* _TRECHO SELECIONADO_
----

A verdade tem que encontrar sua linguagem para se revelar, seja ela ficção, sexo, direção ou linguagem de sinais. Ou um texto de Anton Chekhov, poderoso catalisador utilizado pelo diretor Ryusuke Hamaguchi, a partir de três contos de Haruki Murakami presentes no livro “Homens sem Mulheres”, para compor um filme prodigioso sobre redenção e isolamento. Em segunda semana de exibição na cidade, “Drive My Car” é um drama que tem como personagem principal Yūsuke Kafuku (Hidetoshi Nishijima), renomado ator e diretor de teatro que, após renúncias difíceis e perdas pessoais, é convidado por um festival de teatro em Hiroshima.

Ali, durante dois meses, prepara a encenação da peça “Tio Vanya”, de Chekhov, trabalhando uma montagem original dele e de sua falecida esposa Oto, roteirista de televisão (Reika Kirishima), versão multilíngue com atores que dizem seus textos em japonês, mandarim, coreano e até em linguagem de sinais. Contra sua vontade, a direção do festival destina a ele um motorista, Misaki (Toko Mihura), uma jovem garota introvertida que se torna testemunha de suas rotinas rígidas e às vezes insanas.

.
. | Foto: Divulgação

Em “Drive My Car” são os laços que unem os protagonistas. Aqui encontramos, em três horas, um universo humano multifacetado. Na tela, quase imperceptível, ocorre a transformação. É preciso estar atento e paciente – qualidades cada vez mais inusitadas – para descobrir a essência desta adaptação dirigida por Ryosuke Hamaguchi, um dos prodigiosos cineastas da cinematografia japonesa, partindo da simbiose de três contos de um dos autores japoneses mais internacionais, Haruki Murakami, eternamente injustiçado candidato ao Nobel de Literatura. Inusitada também é a sutileza – para que o espectador não ouse não entender alguma coisa – de uma narração que poderia parecer improvisada, na qual é difícil detectar as camadas de um roteiro premiado ano passado em Cannes.

----

* _DADOS REGISTRADOS_
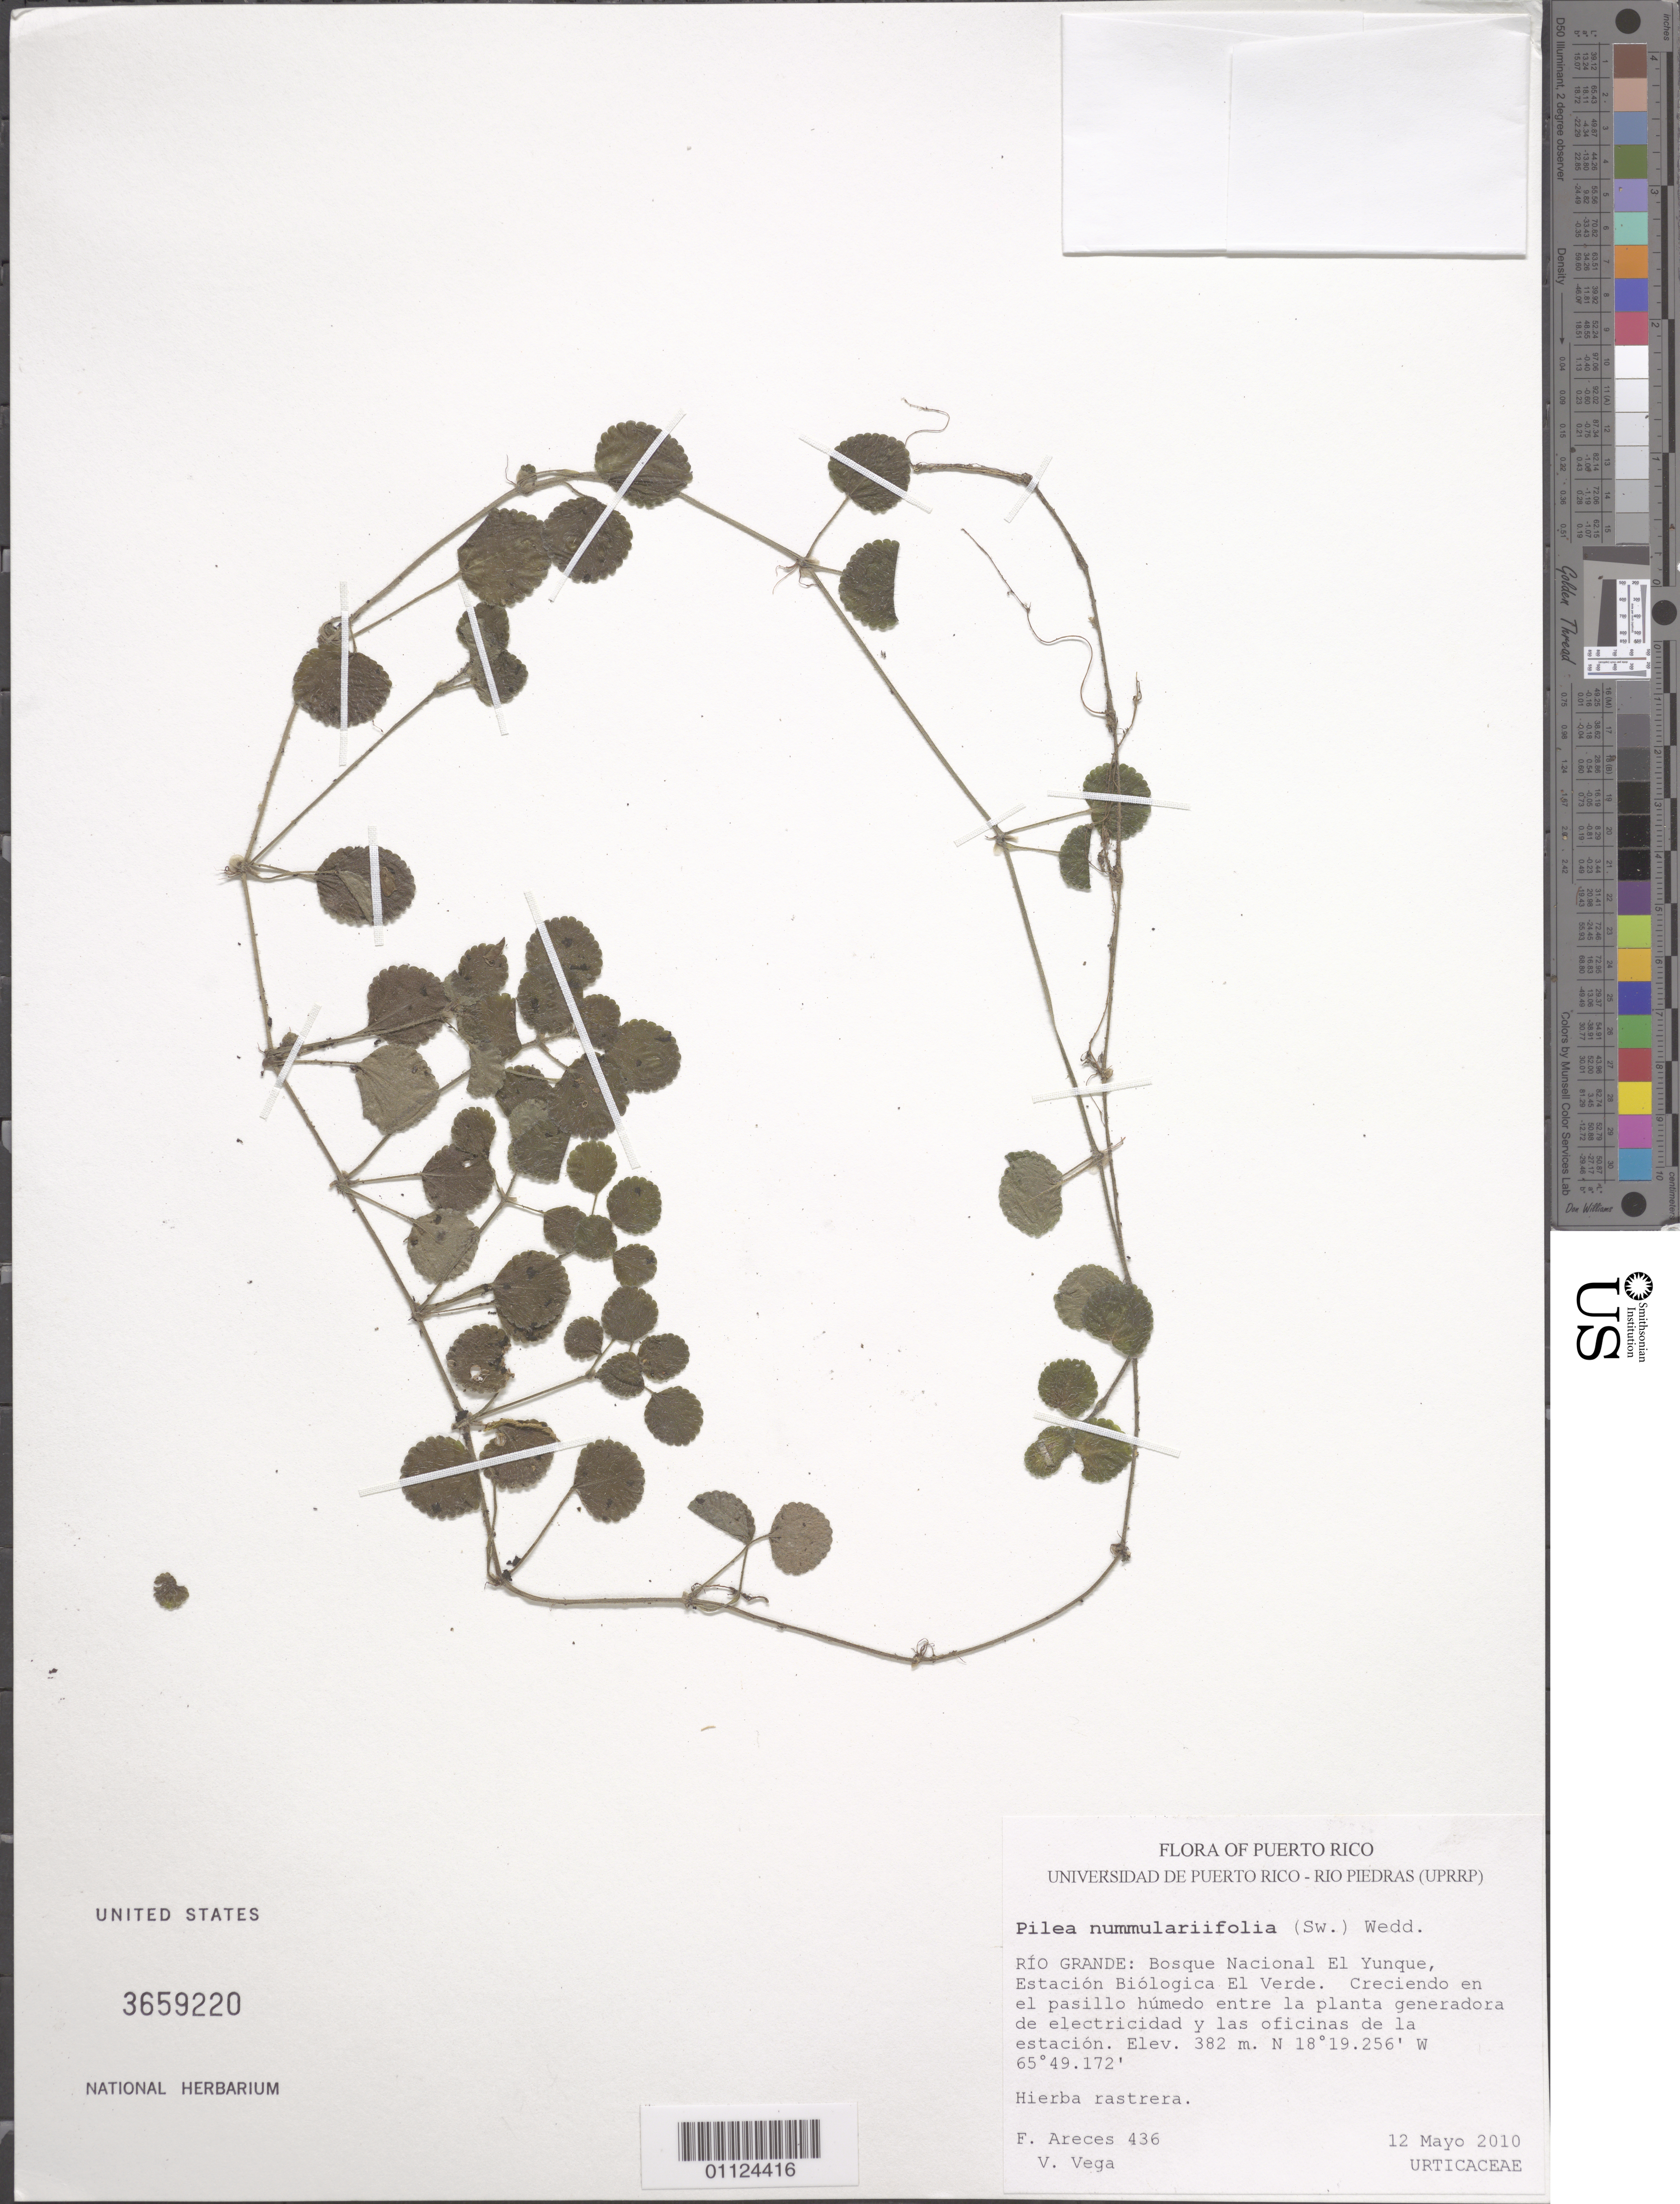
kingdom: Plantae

----

* _INSTRUÇÕES DAS TAREFAS_
1. Indique se cada afirmação concorda com o texto sobre o filme “Drive My Car”, respondendo sim ou não e citando literalmente as palavras do texto que decidem a questão. (a) O festival que convida Kafuku fica em Hiroshima. (b) O próprio Kafuku escolhe Misaki como motorista. (c) O filme tem duas horas de duração.
2. Prossiga com o texto sobre o filme “Drive My Car”, escrevendo o trecho que viria logo depois da última frase apresentada.

* _RESPOSTAS POR TAREFA_
1.
(a) Sim: “é convidado por um festival de teatro em Hiroshima”.
(b) Não: “Contra sua vontade, a direção do festival destina a ele um motorista, Misaki”.
(c) Não: “Aqui encontramos, em três horas, um universo humano multifacetado.”

2.
Para começar, a surpresa de um prólogo de 40 minutos, tempo necessário para entender um protagonista enclausurado em algumas fitas de áudio que ele ouve no carro. (Também é surpreendente que, na capital do cinema industrial, tenham

reconhecido esta proposta íntima e delicada, um cinema em perigo de extinção, com o Globo de Ouro de melhor filme de língua não inglesa e com quatro nominações ao Oscar.)

Além de roteirista, ela, Oto, também gosta de contar histórias eróticas após o orgasmo. Mas este casal deixa de existir com a súbita morte dela devido a uma hemorragia cerebral. E é aí que começa a segunda parte “Drive My Car”, com o luto do protagonista, que decidiu trabalhar a versão multilíngue de “Vanya”, de Chekhov.

Nada do que acontece no filme acontece como planejado. Nada pode ser antecipado e a narrativa flui livremente, sem restrições. Não há estereótipos ou lugares comuns. Tudo é surpreendente e, ainda assim, natural. Hamaguchi retém a beleza do cotidiano, da calmaria, sem alardes nem altas paixões.

Todos os protagonistas de “Drive My Car”, presentes ou ausentes, têm em comum uma dificuldade ou ausência que os impede de se comunicar. E eles tentam solucionar isso de várias maneiras. Assim faz Yusuke, que revê o texto de “Vanya” no carro, dando respostas mecânicas e obsessivas às frases que sua mulher gravou em fita cassete.

Misaki, a jovem motorista, acompanha o diálogo fictício durante as idas e vindas, tentando se misturar à estrada e não ser notada enquanto ele recita. No pequeno espaço de um Saab 900 turbo vermelho dos anos 80 com teto solar, diretor e motorista forjam uma intimidade sutil, enquanto o texto de Chekhov questiona Kafuku sobre fidelidade, amor, fracasso e solidão, e as frases da peça ressoam dentro dele como um eco perfeito de sua vida. É essa capacidade de entrelaçar a realidade de seus personagens com o processo criativo que realizam que faz do filme algo extraordinário. E é a sutileza e fluidez com que este processo é alcançado que o torna uma obra-prima.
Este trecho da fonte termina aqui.